(INPUT FOR THIS TASK)
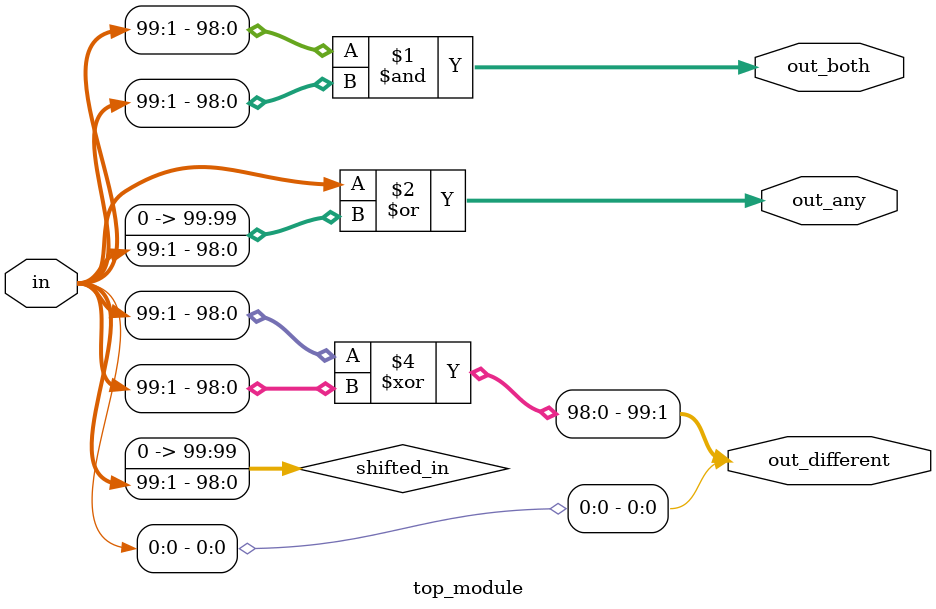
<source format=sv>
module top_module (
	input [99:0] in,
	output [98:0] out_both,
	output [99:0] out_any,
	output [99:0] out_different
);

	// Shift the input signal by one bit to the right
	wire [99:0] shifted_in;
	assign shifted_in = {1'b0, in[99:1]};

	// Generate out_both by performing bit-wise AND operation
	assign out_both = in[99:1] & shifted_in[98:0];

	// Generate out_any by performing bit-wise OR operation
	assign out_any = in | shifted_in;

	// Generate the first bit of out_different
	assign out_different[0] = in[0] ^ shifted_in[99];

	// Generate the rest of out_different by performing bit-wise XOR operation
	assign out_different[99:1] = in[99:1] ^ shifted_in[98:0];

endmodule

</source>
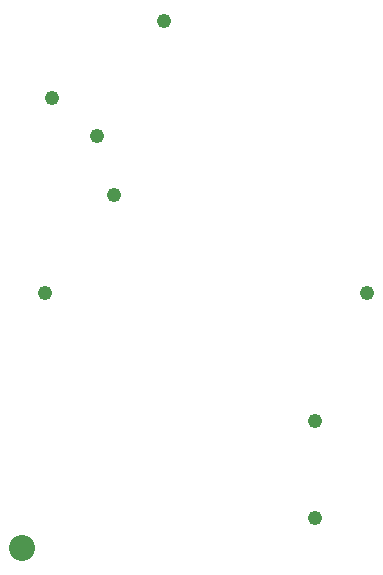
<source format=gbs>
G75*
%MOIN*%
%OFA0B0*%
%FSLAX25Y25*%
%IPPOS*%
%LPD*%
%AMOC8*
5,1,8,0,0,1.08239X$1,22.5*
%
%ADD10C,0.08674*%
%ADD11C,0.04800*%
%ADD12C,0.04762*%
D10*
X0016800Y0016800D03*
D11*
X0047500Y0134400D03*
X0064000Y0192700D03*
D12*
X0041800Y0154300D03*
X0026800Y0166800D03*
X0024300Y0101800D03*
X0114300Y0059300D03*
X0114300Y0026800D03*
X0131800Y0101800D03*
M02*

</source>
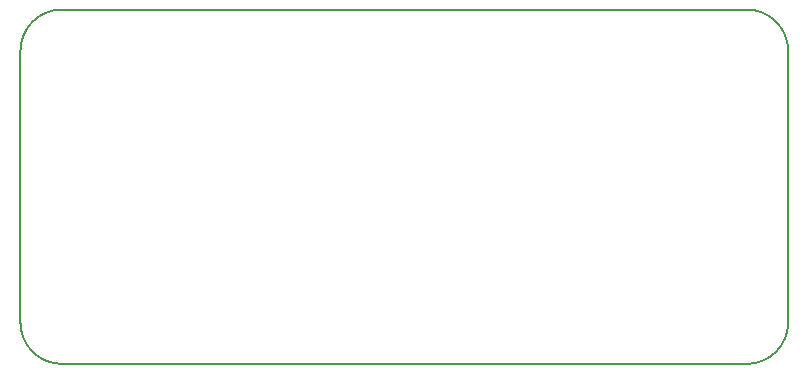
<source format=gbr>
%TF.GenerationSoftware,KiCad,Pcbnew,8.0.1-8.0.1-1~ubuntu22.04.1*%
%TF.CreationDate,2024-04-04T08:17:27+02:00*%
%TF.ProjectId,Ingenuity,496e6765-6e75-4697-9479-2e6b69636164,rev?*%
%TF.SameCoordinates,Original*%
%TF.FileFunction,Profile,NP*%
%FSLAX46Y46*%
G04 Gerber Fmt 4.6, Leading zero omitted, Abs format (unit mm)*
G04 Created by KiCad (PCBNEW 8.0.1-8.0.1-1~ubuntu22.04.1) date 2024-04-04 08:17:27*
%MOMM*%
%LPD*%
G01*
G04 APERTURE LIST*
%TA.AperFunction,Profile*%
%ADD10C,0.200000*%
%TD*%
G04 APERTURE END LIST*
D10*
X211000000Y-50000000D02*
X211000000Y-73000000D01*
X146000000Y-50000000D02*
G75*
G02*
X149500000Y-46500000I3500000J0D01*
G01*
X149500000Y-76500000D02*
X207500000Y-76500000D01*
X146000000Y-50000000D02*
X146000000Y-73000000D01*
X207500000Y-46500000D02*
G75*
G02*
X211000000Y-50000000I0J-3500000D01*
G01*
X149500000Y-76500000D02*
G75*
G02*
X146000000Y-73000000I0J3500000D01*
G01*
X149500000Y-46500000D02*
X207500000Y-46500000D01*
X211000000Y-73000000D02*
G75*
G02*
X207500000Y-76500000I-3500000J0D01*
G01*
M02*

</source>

(EXERCISE DIRECTIONS) Produce the material above again in full, with identical lines and no pictures.

(TASK RESULT)
<source format=sv>
module top_module (
	input [99:0] in,
	output [98:0] out_both,
	output [99:0] out_any,
	output [99:0] out_different
);

	// Shift the input signal by one bit to the right
	wire [99:0] shifted_in;
	assign shifted_in = {1'b0, in[99:1]};

	// Generate out_both by performing bit-wise AND operation
	assign out_both = in[99:1] & shifted_in[98:0];

	// Generate out_any by performing bit-wise OR operation
	assign out_any = in | shifted_in;

	// Generate the first bit of out_different
	assign out_different[0] = in[0] ^ shifted_in[99];

	// Generate the rest of out_different by performing bit-wise XOR operation
	assign out_different[99:1] = in[99:1] ^ shifted_in[98:0];

endmodule

</source>
<source format=gbs>
G75*
%MOIN*%
%OFA0B0*%
%FSLAX25Y25*%
%IPPOS*%
%LPD*%
%AMOC8*
5,1,8,0,0,1.08239X$1,22.5*
%
%ADD10C,0.08674*%
%ADD11C,0.04800*%
%ADD12C,0.04762*%
D10*
X0016800Y0016800D03*
D11*
X0047500Y0134400D03*
X0064000Y0192700D03*
D12*
X0041800Y0154300D03*
X0026800Y0166800D03*
X0024300Y0101800D03*
X0114300Y0059300D03*
X0114300Y0026800D03*
X0131800Y0101800D03*
M02*

</source>
<source format=gbr>
%TF.GenerationSoftware,KiCad,Pcbnew,8.0.1-8.0.1-1~ubuntu22.04.1*%
%TF.CreationDate,2024-04-04T08:17:27+02:00*%
%TF.ProjectId,Ingenuity,496e6765-6e75-4697-9479-2e6b69636164,rev?*%
%TF.SameCoordinates,Original*%
%TF.FileFunction,Profile,NP*%
%FSLAX46Y46*%
G04 Gerber Fmt 4.6, Leading zero omitted, Abs format (unit mm)*
G04 Created by KiCad (PCBNEW 8.0.1-8.0.1-1~ubuntu22.04.1) date 2024-04-04 08:17:27*
%MOMM*%
%LPD*%
G01*
G04 APERTURE LIST*
%TA.AperFunction,Profile*%
%ADD10C,0.200000*%
%TD*%
G04 APERTURE END LIST*
D10*
X211000000Y-50000000D02*
X211000000Y-73000000D01*
X146000000Y-50000000D02*
G75*
G02*
X149500000Y-46500000I3500000J0D01*
G01*
X149500000Y-76500000D02*
X207500000Y-76500000D01*
X146000000Y-50000000D02*
X146000000Y-73000000D01*
X207500000Y-46500000D02*
G75*
G02*
X211000000Y-50000000I0J-3500000D01*
G01*
X149500000Y-76500000D02*
G75*
G02*
X146000000Y-73000000I0J3500000D01*
G01*
X149500000Y-46500000D02*
X207500000Y-46500000D01*
X211000000Y-73000000D02*
G75*
G02*
X207500000Y-76500000I-3500000J0D01*
G01*
M02*

</source>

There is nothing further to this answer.